- YOUR OBJECTIVE:
In the future value text below, copy out the portion that opens with the words "Value after one" and closes with "number of periods.", changing "series of payments" to "stream of payments".

Published by: Nuru
Published date: 27 Feb 2022
Future value and Compounding:
Future value refers to the amount of money an investment will grow to over some period of time at some given interest rate. The process of earning interest on a loan or other fixed-income instrument where the interest can itself earn interest. In other words, it is the process in which an asset’s earnings, from either capital gains or interest, are reinvested to generate additional earnings over time.
Value after one year = Initial investment ( 1 + i )
FV = PV ( 1 + i )^n
where,
FV= Future vale at n years
PV= Present value
i= rate of interest
n= number of time periods or years
FV = PV * FVIF ( i %, n yrs )
where,
PV= present value
FVIF (i %, n yrs) = future value interest factor at interest rate 'i' and time period 'n' years
An annuity is defined as a series of payments of a fixed amount at each equal interval of time for a given number of periods.

- RECORDS PROVIDED:

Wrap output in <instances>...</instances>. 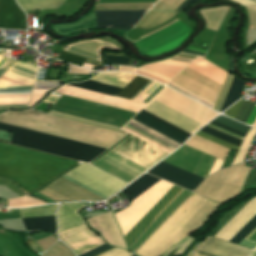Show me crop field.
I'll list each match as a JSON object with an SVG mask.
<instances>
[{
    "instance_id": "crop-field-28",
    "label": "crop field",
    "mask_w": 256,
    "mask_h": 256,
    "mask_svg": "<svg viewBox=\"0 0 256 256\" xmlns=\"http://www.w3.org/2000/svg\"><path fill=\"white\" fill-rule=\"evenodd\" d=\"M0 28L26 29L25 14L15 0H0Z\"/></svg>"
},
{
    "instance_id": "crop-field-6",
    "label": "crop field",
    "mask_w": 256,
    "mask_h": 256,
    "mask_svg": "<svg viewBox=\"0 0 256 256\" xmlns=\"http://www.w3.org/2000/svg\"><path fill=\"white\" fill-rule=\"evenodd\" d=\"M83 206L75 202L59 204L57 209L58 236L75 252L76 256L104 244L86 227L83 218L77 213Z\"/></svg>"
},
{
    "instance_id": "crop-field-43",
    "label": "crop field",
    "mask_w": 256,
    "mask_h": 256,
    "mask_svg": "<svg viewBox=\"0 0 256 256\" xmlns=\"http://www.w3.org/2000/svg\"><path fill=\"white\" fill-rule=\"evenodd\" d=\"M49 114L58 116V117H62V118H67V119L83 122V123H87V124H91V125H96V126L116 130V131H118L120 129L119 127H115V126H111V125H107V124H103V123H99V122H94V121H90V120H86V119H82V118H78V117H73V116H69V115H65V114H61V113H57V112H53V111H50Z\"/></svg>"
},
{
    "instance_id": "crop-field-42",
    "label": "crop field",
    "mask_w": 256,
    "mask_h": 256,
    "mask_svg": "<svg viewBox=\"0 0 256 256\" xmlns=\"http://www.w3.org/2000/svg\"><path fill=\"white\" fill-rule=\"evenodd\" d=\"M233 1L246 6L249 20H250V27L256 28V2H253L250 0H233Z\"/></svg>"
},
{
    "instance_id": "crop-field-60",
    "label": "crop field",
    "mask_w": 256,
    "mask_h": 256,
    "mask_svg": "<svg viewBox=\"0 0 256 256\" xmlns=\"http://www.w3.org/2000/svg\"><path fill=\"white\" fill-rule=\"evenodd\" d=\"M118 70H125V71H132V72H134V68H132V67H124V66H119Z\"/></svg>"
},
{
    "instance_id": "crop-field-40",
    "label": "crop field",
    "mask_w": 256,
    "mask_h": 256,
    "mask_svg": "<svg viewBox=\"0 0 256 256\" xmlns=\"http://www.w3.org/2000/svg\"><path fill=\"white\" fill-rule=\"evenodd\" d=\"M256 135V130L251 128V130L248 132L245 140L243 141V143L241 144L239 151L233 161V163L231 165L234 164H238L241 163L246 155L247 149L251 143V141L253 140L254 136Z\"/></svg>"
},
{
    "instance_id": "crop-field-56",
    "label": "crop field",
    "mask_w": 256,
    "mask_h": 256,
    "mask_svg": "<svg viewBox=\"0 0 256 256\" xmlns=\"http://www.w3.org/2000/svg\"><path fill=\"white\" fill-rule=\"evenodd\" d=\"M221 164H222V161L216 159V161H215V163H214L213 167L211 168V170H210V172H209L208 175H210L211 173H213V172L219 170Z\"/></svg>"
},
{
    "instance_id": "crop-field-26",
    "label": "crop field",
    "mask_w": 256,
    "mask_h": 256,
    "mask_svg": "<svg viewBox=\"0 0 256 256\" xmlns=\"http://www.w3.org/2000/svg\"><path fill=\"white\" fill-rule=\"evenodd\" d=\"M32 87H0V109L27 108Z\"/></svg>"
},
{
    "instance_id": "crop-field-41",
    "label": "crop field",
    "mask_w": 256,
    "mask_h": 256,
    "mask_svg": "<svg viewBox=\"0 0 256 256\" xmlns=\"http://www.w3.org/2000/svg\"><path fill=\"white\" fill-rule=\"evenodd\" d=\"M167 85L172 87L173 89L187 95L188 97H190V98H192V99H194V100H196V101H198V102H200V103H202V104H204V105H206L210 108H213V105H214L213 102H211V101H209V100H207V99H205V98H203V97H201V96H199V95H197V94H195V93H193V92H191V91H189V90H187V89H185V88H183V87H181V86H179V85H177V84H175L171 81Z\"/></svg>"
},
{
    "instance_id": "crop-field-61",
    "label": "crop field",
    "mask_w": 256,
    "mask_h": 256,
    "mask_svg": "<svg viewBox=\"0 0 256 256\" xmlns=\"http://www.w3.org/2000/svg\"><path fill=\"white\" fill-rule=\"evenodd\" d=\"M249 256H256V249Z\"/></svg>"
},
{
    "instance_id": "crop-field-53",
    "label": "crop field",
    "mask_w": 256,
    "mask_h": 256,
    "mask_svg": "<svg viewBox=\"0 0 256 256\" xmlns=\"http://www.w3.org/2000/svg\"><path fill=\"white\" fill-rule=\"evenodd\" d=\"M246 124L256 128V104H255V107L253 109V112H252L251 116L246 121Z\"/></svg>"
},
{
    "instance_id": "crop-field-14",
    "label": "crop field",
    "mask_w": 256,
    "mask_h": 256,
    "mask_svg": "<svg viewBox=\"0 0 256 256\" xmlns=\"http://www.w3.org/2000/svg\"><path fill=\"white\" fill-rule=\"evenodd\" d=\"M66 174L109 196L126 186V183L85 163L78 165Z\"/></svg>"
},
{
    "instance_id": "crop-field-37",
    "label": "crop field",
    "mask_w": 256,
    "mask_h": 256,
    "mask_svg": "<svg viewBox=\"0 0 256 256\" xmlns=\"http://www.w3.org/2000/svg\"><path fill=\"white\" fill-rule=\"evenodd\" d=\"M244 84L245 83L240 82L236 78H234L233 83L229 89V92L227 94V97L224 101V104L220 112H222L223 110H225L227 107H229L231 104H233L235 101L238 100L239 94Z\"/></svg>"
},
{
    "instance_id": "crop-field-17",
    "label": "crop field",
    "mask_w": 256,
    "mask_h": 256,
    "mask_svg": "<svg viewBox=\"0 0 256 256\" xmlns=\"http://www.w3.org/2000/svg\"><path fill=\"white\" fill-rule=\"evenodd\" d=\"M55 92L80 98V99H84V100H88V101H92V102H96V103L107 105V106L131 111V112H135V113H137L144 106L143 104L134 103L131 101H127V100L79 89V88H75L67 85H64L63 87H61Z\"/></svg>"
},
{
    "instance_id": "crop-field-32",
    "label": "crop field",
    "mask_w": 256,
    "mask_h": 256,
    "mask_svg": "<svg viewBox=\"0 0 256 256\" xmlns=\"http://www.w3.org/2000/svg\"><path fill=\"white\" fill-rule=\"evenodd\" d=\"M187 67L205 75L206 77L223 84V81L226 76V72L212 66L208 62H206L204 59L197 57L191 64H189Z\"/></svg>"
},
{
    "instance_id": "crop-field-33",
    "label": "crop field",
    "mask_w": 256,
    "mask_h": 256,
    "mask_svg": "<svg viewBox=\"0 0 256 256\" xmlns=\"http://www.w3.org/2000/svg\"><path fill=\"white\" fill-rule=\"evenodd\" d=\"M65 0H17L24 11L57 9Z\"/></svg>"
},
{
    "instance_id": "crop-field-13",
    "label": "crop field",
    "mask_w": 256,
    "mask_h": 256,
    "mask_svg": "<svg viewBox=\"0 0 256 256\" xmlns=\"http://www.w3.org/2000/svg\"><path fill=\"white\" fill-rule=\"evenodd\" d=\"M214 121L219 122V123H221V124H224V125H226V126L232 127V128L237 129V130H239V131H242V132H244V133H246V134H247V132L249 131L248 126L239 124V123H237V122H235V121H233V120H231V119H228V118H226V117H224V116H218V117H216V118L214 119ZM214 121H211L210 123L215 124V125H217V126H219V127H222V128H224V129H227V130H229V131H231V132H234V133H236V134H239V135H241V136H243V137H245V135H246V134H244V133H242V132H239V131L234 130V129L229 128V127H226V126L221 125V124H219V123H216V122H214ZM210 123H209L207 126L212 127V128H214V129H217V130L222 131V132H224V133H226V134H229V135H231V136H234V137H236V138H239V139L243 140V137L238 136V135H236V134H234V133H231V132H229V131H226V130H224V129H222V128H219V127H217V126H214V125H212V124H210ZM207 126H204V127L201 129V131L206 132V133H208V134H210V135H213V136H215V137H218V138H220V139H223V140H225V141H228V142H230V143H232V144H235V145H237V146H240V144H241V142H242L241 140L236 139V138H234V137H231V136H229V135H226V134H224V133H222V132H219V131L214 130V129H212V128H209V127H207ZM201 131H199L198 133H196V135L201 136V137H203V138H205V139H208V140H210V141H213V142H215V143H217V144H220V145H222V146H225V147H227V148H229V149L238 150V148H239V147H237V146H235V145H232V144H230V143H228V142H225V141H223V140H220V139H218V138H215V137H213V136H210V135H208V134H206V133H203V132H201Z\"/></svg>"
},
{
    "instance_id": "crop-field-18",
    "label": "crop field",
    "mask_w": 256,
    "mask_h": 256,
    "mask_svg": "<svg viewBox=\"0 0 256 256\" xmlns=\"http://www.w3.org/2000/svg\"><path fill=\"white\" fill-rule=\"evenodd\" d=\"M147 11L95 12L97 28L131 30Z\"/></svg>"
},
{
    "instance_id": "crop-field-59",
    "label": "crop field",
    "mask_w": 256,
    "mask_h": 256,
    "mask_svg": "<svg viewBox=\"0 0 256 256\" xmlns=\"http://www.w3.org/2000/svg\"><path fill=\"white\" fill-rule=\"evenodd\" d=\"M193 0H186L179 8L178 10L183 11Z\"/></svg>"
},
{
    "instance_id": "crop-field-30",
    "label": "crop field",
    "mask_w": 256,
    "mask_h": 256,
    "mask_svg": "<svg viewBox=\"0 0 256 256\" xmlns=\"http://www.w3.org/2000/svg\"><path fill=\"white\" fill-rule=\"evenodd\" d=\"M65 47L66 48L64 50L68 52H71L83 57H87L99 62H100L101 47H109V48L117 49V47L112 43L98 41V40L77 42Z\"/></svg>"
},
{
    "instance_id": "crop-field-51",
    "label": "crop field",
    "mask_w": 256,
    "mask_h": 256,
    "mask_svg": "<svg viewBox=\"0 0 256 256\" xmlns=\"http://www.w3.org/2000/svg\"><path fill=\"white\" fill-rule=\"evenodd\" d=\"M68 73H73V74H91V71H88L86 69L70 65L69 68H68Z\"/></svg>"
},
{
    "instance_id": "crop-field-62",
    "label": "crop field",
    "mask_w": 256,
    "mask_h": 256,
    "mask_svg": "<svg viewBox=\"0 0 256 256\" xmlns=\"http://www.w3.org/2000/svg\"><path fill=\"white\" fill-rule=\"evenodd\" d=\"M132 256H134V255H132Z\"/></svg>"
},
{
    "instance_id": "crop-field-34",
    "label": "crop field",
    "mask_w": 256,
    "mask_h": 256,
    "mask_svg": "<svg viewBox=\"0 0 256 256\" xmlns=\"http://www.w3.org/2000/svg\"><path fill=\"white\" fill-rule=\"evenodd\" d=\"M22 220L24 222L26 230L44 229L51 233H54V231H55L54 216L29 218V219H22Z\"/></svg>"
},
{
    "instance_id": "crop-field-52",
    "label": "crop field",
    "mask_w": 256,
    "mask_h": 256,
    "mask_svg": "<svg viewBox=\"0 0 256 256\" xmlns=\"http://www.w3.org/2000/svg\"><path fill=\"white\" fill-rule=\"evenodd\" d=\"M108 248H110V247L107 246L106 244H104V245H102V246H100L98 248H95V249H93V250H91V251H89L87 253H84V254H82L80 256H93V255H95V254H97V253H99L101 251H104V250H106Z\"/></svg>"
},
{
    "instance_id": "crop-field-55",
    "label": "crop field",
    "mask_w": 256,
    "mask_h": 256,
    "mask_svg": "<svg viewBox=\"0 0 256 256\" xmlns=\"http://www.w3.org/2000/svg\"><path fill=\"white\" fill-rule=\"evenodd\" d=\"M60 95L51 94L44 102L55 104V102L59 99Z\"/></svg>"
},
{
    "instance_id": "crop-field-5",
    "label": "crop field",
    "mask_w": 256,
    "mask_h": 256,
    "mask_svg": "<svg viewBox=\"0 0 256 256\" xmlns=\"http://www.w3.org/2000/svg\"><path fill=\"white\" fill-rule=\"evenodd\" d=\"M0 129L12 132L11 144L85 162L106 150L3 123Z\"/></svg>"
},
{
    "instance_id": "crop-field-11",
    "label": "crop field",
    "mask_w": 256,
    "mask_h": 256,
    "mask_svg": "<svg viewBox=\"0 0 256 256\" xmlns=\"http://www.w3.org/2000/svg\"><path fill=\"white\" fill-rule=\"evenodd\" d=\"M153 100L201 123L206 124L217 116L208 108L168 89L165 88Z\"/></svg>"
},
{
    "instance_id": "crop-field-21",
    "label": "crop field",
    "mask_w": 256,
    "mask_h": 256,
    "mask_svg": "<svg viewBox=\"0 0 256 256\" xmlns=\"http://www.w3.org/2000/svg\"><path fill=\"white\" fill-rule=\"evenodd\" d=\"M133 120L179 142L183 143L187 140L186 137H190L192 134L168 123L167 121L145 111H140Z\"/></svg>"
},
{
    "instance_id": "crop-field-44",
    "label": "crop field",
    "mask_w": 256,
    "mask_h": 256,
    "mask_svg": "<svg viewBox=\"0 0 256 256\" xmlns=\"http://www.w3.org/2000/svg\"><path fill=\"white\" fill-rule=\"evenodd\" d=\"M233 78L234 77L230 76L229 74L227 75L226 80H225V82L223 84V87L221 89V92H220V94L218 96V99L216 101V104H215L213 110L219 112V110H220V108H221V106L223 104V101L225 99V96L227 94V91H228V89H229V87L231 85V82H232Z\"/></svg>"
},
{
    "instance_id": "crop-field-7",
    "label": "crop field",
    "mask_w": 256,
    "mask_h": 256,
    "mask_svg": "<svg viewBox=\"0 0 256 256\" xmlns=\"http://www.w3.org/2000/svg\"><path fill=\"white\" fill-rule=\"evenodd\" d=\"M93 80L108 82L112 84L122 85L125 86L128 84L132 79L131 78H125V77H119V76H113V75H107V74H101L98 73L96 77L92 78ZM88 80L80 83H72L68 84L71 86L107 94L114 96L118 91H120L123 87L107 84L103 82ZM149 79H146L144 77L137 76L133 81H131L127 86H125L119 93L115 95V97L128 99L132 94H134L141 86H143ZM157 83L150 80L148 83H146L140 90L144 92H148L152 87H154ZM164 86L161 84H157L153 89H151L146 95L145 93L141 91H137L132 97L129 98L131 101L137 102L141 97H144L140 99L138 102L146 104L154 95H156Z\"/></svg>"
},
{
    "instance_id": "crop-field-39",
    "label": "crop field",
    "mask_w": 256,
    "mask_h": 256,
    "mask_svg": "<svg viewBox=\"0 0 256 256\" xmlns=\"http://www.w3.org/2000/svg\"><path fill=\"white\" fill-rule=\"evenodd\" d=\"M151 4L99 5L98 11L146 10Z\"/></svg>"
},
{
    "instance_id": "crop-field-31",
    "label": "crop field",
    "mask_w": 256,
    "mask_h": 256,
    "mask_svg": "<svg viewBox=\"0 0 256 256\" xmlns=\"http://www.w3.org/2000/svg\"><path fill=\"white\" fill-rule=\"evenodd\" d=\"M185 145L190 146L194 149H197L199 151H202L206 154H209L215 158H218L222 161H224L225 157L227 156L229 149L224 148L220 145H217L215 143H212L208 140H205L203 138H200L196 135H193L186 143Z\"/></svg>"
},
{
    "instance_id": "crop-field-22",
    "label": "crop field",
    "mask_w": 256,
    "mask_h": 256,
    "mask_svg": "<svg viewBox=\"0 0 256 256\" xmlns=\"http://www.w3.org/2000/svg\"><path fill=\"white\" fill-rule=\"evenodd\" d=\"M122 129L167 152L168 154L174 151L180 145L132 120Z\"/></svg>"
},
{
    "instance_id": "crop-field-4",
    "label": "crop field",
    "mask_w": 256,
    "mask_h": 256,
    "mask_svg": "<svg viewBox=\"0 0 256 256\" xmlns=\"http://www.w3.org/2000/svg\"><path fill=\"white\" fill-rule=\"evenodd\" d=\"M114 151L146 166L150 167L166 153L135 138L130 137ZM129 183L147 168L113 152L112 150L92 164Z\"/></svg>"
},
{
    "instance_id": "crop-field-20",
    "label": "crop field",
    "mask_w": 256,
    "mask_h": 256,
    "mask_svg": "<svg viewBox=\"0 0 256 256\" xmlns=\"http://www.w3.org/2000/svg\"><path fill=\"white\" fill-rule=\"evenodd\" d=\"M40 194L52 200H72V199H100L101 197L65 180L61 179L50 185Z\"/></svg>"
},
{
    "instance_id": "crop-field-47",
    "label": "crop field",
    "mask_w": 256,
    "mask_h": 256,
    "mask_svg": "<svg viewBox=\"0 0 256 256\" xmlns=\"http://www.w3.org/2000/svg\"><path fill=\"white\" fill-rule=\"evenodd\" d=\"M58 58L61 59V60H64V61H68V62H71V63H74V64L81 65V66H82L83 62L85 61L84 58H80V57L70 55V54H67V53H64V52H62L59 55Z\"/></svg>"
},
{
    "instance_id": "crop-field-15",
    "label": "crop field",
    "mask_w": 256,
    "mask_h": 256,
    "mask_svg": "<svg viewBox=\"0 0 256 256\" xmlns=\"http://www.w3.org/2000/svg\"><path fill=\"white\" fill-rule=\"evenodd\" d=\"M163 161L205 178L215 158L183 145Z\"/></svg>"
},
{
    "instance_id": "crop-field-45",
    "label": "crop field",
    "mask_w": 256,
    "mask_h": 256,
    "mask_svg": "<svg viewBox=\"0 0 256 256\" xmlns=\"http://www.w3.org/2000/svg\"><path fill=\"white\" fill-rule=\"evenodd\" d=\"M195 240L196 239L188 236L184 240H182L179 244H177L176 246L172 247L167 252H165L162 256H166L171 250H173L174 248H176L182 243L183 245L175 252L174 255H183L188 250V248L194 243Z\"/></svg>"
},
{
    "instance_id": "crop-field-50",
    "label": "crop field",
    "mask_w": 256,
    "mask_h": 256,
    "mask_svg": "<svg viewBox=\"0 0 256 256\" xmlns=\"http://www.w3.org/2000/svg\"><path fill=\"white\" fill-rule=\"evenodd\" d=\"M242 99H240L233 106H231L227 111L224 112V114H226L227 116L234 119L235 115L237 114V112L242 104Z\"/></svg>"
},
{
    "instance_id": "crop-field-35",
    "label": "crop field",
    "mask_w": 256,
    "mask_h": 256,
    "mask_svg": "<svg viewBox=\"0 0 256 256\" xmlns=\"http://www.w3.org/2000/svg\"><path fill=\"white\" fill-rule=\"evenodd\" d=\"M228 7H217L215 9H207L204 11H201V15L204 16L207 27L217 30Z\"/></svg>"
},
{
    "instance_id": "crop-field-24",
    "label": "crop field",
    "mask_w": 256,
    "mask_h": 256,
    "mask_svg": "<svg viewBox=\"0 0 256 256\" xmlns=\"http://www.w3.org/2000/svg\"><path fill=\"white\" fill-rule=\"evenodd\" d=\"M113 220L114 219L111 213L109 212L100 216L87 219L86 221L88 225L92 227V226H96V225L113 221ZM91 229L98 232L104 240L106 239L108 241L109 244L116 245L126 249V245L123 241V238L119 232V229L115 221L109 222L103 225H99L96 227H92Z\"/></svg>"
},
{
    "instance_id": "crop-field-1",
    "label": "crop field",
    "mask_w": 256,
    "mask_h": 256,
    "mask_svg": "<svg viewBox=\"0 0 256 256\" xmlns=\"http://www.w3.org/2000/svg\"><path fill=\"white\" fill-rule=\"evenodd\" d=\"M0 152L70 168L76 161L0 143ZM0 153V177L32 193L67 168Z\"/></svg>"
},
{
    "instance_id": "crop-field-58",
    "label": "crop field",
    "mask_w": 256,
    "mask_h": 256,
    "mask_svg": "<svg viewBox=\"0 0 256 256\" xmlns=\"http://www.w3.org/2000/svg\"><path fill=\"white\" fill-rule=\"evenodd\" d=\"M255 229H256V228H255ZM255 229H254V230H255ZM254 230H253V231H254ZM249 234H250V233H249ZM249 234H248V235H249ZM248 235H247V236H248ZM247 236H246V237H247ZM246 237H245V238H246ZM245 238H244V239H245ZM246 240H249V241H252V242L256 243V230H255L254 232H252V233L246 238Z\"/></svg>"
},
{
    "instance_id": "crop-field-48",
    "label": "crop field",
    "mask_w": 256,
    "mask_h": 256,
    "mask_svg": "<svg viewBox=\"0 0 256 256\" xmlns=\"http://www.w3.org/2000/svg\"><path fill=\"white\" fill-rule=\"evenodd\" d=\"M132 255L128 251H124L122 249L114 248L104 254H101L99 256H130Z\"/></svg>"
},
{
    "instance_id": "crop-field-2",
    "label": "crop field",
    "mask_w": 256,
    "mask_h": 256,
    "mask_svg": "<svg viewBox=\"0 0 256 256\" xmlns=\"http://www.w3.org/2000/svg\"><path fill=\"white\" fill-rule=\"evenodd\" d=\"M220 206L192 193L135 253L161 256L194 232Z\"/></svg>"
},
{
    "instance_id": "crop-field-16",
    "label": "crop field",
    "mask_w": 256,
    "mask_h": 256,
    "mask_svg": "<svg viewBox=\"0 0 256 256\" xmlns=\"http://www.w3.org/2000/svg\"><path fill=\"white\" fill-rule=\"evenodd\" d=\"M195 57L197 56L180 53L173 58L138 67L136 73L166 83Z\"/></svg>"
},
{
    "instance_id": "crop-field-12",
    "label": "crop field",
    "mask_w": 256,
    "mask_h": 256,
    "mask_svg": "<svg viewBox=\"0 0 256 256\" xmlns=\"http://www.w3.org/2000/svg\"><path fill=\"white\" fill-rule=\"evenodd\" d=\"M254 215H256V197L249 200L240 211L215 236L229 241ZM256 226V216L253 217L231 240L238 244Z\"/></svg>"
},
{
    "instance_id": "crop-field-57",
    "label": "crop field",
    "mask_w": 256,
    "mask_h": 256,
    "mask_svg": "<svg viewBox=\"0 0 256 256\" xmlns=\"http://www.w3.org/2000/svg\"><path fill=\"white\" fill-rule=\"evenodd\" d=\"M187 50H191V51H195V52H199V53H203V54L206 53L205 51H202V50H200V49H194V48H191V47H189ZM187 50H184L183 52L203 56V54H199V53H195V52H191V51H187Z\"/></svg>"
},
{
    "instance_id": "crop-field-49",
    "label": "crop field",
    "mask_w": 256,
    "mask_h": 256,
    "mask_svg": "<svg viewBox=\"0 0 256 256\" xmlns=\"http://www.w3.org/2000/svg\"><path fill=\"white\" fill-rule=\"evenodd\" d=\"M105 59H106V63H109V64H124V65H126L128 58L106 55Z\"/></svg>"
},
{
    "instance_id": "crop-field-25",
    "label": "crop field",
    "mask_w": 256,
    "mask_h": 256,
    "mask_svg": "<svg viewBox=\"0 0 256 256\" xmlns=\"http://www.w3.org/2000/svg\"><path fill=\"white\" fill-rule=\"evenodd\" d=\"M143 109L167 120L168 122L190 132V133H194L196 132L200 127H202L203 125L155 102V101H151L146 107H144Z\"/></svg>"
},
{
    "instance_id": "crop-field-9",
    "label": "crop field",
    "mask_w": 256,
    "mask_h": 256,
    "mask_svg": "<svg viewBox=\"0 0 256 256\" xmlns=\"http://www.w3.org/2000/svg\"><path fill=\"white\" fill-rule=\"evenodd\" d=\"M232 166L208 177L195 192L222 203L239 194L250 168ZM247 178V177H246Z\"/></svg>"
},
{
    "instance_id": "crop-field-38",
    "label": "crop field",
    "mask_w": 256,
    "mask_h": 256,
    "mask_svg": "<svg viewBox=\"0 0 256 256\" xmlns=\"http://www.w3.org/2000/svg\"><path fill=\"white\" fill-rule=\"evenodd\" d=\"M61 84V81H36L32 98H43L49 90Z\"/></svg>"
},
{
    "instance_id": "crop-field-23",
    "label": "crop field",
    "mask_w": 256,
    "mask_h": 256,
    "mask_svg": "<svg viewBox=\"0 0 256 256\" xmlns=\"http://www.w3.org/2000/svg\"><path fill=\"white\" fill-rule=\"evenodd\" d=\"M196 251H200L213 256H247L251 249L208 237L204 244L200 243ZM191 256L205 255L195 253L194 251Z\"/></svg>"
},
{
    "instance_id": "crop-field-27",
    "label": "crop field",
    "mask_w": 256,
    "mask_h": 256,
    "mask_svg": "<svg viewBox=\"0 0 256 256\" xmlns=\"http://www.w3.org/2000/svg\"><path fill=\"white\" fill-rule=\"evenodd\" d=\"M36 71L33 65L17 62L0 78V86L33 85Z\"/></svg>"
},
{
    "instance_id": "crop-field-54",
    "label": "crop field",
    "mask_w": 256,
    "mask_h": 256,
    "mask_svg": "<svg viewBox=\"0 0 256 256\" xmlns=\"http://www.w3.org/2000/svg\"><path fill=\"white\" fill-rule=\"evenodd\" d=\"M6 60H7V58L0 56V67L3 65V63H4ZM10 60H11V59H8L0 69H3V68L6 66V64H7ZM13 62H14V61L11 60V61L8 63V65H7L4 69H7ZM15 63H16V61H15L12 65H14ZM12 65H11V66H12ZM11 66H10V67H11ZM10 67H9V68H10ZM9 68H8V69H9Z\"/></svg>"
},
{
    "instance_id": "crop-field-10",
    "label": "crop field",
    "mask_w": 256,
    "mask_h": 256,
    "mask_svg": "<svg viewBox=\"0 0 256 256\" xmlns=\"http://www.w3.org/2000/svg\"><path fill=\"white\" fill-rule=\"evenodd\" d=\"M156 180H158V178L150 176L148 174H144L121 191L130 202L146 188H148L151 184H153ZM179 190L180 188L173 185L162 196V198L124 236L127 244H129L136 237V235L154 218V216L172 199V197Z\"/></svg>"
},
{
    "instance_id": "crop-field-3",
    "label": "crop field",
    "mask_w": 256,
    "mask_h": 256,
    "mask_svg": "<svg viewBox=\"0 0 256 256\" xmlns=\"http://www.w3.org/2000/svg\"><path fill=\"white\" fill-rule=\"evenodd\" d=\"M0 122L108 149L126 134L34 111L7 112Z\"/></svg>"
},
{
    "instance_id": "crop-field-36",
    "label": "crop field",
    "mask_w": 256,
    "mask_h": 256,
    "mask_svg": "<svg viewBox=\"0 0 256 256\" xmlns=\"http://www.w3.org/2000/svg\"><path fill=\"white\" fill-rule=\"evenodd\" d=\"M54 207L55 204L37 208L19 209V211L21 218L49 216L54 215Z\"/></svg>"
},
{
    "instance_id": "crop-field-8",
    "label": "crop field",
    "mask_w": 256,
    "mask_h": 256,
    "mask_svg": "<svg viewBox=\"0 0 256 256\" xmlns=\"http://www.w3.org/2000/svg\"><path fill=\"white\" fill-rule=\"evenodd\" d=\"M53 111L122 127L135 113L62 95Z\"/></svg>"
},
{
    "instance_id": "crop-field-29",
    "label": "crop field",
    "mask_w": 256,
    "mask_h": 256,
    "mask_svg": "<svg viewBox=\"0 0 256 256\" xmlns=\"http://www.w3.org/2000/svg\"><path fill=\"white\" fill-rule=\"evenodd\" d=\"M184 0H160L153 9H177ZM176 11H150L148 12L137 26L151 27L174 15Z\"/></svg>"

- TASK RESPONSE:
Value after one year = Initial investment ( 1 + i )
FV = PV ( 1 + i )^n
where,
FV= Future vale at n years
PV= Present value
i= rate of interest
n= number of time periods or years
FV = PV * FVIF ( i %, n yrs )
where,
PV= present value
FVIF (i %, n yrs) = future value interest factor at interest rate 'i' and time period 'n' years
An annuity is defined as a stream of payments of a fixed amount at each equal interval of time for a given number of periods.